I looked at him, wondering what was at stake here, then said, “She didn’t say much. She’s got a lot on her mind now.”
“Oh, yeah.” He shrugged it off. “Well, sure. I just wondered if she remembered me, you know. If she ran screaming from the room at the mention of my name.”
“Really?” He was surprised. “Wow.”
“I mean, it was casual and all,” I said quickly, worried that this little lie might carry more weight than I meant it to. I couldn’t tell him how she’d hardly blinked, hanging over the porch with her hair shielding her face. How it had barely jarred her mind from the wedding and Lewis and even the smallest thought she might have been thinking. No one wants to be inconsequential.

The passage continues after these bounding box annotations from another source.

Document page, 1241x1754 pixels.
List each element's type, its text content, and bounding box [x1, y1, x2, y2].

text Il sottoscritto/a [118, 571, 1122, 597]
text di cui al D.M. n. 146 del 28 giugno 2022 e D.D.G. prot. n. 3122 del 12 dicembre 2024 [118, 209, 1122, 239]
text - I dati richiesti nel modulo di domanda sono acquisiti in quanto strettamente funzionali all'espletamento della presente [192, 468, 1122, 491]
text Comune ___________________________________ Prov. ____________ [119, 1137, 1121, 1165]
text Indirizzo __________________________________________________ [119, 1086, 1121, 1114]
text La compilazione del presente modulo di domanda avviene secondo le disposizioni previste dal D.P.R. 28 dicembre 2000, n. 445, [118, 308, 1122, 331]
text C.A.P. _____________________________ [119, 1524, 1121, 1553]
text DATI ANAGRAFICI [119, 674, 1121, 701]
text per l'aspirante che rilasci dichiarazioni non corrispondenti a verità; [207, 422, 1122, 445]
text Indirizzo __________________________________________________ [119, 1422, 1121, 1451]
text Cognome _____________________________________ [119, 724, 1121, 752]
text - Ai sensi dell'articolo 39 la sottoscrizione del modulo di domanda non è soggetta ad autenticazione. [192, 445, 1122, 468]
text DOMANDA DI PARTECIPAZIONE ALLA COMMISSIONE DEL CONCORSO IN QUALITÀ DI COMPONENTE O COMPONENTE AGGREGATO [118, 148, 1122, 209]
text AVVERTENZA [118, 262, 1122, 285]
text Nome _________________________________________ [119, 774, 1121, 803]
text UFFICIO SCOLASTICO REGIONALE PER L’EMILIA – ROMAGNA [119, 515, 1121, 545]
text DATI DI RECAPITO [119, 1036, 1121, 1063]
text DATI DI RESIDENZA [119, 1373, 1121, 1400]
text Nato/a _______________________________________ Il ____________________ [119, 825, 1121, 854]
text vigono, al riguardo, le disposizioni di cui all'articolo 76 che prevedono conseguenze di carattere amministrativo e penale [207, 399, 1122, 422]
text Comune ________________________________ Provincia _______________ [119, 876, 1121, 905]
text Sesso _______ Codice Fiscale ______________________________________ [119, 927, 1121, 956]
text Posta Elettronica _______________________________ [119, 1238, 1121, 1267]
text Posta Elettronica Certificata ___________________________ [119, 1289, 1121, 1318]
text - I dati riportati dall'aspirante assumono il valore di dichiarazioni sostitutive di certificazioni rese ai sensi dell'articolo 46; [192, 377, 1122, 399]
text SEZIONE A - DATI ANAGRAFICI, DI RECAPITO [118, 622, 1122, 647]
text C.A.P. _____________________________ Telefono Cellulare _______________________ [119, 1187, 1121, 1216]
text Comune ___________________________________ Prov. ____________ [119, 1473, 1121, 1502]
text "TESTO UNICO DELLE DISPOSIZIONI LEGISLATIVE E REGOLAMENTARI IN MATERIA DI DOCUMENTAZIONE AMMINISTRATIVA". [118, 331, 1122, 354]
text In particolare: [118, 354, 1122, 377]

“Oh, I know,” he said. “I just wondered if she even remembered me.”
“She does,” I said as we came up on Little Feet, with sneakers bobbing on fishing line in the window and paper fish I’d made myself stuck to the wall behind them. “You’re not so forgettable.”
“Yeah, well. I don’t know about that.” He stopped at the door to the store, sweeping his arm. “And here we are.”
“Yeah.” I looked in to see my manager folding socks. When he saw me he took a not so subtle look at the clock, craning his long, rubbery neck. I hated my job. “You know you could always drop in at Dillard’s and see her. She works at the Vive cosmetics counter.”